Ashley Houk ’01 Johnson always knew that Punahou
and her parents had given her the foundations for a successful first career – 14 years at Foodland, culminating in a district manager position in charge of 17 stores and 1,000 employees. But Johnson never fully realized the power of a strong education until she watched “Half the Sky.” The PBS documentary series chronicled women worldwide who had turned stories of oppression into opportunity. Case studies focused on sex-trafficked women, lack of educational opportunity for girls in Vietnam and other examples – all in stark contrast to the relative privileges of Johnson’s life. “Punahou is responsible for a lot of the success I’ve been able to have in life, and my parents. I would love to be able to impact other girls’ lives through education,” she says. “I wanted to become an entrepreneur to make a difference.”
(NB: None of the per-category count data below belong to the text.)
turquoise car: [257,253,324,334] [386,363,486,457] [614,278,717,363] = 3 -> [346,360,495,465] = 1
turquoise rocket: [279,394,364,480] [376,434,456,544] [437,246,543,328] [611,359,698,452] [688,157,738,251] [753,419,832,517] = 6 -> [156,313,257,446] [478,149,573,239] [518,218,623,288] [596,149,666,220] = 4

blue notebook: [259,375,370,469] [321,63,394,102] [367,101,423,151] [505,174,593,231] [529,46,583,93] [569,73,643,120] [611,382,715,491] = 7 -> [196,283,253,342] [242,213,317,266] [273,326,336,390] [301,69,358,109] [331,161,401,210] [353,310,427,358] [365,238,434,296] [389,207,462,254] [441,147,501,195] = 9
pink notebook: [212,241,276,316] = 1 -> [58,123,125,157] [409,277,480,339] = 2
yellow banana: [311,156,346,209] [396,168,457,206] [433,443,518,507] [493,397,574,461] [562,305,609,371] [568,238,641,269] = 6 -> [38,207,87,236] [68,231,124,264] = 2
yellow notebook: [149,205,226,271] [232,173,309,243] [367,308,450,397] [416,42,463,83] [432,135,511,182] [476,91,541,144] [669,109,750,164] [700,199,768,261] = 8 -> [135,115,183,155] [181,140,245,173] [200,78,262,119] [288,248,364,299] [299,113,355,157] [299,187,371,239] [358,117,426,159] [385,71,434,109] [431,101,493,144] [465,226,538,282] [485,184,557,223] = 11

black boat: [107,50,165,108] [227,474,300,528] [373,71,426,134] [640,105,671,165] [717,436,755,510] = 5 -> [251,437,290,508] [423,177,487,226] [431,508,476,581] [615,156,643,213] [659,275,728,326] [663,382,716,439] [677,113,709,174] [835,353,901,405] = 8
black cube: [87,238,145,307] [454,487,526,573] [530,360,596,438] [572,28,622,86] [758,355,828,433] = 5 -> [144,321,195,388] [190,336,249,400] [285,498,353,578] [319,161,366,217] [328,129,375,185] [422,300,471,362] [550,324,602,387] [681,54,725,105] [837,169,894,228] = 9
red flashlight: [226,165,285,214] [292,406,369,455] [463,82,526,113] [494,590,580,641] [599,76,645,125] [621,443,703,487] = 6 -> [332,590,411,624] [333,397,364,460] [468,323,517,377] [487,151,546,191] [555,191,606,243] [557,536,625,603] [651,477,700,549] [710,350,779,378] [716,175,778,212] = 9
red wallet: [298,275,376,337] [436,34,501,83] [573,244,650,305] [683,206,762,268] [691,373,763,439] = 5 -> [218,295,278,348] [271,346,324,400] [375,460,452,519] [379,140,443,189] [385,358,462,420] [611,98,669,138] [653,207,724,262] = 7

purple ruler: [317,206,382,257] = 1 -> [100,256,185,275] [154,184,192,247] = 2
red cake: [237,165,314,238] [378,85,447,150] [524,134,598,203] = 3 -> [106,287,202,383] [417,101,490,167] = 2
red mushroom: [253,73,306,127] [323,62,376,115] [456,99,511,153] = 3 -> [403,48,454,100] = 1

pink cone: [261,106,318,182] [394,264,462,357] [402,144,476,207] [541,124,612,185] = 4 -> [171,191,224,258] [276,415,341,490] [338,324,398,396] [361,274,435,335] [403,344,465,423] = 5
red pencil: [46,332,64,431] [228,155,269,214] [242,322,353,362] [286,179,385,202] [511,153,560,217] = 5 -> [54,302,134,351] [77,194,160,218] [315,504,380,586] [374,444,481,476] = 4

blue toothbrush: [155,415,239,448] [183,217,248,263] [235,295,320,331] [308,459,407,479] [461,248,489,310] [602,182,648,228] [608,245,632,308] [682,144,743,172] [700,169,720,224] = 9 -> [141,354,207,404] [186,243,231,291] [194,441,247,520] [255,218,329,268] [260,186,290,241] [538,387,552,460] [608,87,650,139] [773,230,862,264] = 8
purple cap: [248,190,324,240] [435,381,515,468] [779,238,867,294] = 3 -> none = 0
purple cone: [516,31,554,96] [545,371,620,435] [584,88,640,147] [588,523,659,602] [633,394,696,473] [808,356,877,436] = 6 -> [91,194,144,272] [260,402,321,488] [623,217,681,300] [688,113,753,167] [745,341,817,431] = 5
Johnson founded Mohala Eyewear – a woman-owned, women-run company that makes sunglasses for women. From Foodland, whose CEO Jenai Sullivan ’77 Wall she credits as a mentor, she applied to Mana Up, founded by Meli James ’96 to give Hawai‘i entrepreneurs the connections and tools to scale up globally. Gradually she refined the focus of her company: Mohala would be inclusive, designing high-end sunglasses with a range of fits for the eclectic mix of women around her – those with low nose bridges and wide faces, high nose bridges and narrow faces, even those with lash extensions. For every pair of glasses sold, Mohala would donate a week of school classes and activities for girls in Bangladesh, Cambodia, India, Laos, Nepal, Sri Lanka, Tanzania and Vietnam.

By August, Johnson’s initiative had provided the equivalent of 70 years of school. Mohala will double the stakes on Giving Tuesday on Nov. 30, donating two weeks of school every time someone buys a pair of Mohala sunglasses at Nordstrom or on the company’s website.


Jon Everest ’92, Ben Komer ’98 and C.J. Smith ’03

CO-FOUNDERS, SIMPLE STRAP | SIMPLESTRAP.COM

When Jon Everest ’92 paddles, he paddles hard, so the speed at which his venture came together is no surprise. Everest was looking for something to lash the ama crossbars to a canoe’s outrigger when the idea of manufacturing an all-rubber tie-down came to him. No one was making them. Hardware stores only sold rope, ratchet straps, duct tape and bungee cords. Rubber ties, he reasoned, would be faster than tying knots, easier than ratchet straps and more secure than bungee cords. He quickly realized that if rubber ties could hold an outrigger canoe together, they could do a lot more, including strapping down and bundling lumber and construction material. That’s when Everest, an attorney and former president of the Punahou O-Men, approached current O-Men President Ben Komer ’98 about making some samples.

Komer, who runs Lē‘ahi Swim School and had some experience manufacturing swim products in China, suggested bringing in C.J. Smith ’03, who had experience importing goods he developed, including his own brand of swim goggles (HI Supreme) – and Simple Strap was born.

In three years, Everest’s rubber tie-down idea has surged. Simple Strap, whose flexible, self-gripping rubber doesn’t scratch surfaces and grows more secure the more it’s wrapped around itself, hit the market in 2019, and is already on shelves at City Mill, Hardware Hawai‘i and Ace Hardware. Pandemic notwithstanding, the number of stores selling the rubber tie-downs grew from about 100 in Hawai‘i and California in 2020 to just over 1,100 now in North America, Australia and Europe. The trio received a U.S. patent this year and expect to add another 1,000 retailers by next summer, and then, Everest says, “pretty much every hardware store in the nation in the next three years.”

And that’s still only the beginning. Besides uses in commercial construction, craft and DIY projects, it’s a good tourniquet for first aid kits and storm prep. One user in Florida even sent a photo of an alligator whose jaws he’d secured with Simple Strap. As Everest notes, “it makes a perfect stocking stuffer.”